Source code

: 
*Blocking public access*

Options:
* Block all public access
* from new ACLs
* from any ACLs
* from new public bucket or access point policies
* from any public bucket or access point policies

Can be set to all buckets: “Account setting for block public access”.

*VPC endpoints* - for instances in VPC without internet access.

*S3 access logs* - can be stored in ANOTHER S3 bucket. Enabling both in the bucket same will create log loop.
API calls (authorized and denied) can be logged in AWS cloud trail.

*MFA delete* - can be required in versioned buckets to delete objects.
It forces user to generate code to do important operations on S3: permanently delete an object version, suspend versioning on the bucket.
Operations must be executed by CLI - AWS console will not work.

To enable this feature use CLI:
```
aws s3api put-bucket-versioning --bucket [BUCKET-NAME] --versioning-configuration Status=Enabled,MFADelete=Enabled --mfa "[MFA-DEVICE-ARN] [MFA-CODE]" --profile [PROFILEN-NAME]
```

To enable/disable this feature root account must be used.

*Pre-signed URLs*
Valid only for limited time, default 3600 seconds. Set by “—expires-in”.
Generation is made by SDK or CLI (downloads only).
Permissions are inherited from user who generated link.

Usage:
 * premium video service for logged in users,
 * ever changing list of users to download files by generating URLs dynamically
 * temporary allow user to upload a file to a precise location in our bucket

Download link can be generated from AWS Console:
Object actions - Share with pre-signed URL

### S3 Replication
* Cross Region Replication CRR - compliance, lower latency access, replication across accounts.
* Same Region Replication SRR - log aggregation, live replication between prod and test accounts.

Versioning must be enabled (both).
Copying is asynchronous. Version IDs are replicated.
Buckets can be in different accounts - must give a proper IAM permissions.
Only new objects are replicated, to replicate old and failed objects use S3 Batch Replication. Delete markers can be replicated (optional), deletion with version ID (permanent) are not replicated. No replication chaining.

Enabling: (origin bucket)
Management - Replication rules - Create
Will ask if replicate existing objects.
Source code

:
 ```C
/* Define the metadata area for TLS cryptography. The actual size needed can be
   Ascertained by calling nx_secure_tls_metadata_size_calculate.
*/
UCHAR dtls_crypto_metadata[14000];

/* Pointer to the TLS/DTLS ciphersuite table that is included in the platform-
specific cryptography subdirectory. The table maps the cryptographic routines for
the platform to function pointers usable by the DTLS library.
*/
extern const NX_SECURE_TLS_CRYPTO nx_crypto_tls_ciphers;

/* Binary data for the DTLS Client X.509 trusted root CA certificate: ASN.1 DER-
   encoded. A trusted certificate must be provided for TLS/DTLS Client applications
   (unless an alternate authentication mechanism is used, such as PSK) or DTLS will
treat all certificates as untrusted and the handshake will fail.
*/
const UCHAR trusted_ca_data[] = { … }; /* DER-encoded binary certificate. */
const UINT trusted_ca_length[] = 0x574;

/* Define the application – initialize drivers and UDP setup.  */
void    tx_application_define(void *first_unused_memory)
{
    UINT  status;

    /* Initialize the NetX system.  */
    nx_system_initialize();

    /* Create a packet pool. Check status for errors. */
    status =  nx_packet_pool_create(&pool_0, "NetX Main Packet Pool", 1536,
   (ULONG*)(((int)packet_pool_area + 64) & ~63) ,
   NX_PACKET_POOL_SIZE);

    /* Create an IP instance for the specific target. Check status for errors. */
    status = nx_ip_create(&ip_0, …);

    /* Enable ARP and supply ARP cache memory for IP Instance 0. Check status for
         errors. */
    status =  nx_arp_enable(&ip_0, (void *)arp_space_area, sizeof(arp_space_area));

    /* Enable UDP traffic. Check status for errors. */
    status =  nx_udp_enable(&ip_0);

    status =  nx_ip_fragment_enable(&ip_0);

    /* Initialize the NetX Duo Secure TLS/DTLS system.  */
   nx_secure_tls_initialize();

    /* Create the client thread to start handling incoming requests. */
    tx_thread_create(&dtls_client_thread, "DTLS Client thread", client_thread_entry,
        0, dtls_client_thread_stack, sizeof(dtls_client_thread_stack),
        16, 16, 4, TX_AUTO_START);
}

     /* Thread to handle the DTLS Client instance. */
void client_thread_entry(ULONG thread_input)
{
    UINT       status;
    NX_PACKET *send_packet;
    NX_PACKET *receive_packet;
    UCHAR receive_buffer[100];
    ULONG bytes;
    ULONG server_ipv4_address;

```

_Task to carry out:_ Everything from the line with "in our bucket" through the line with "Buckets can be" in the listing above must be retyped exactly, with nothing added.

_Your solution:_
 * temporary allow user to upload a file to a precise location in our bucket

Download link can be generated from AWS Console:
Object actions - Share with pre-signed URL

### S3 Replication
* Cross Region Replication CRR - compliance, lower latency access, replication across accounts.
* Same Region Replication SRR - log aggregation, live replication between prod and test accounts.

Versioning must be enabled (both).
Copying is asynchronous. Version IDs are replicated.
Buckets can be in different accounts - must give a proper IAM permissions.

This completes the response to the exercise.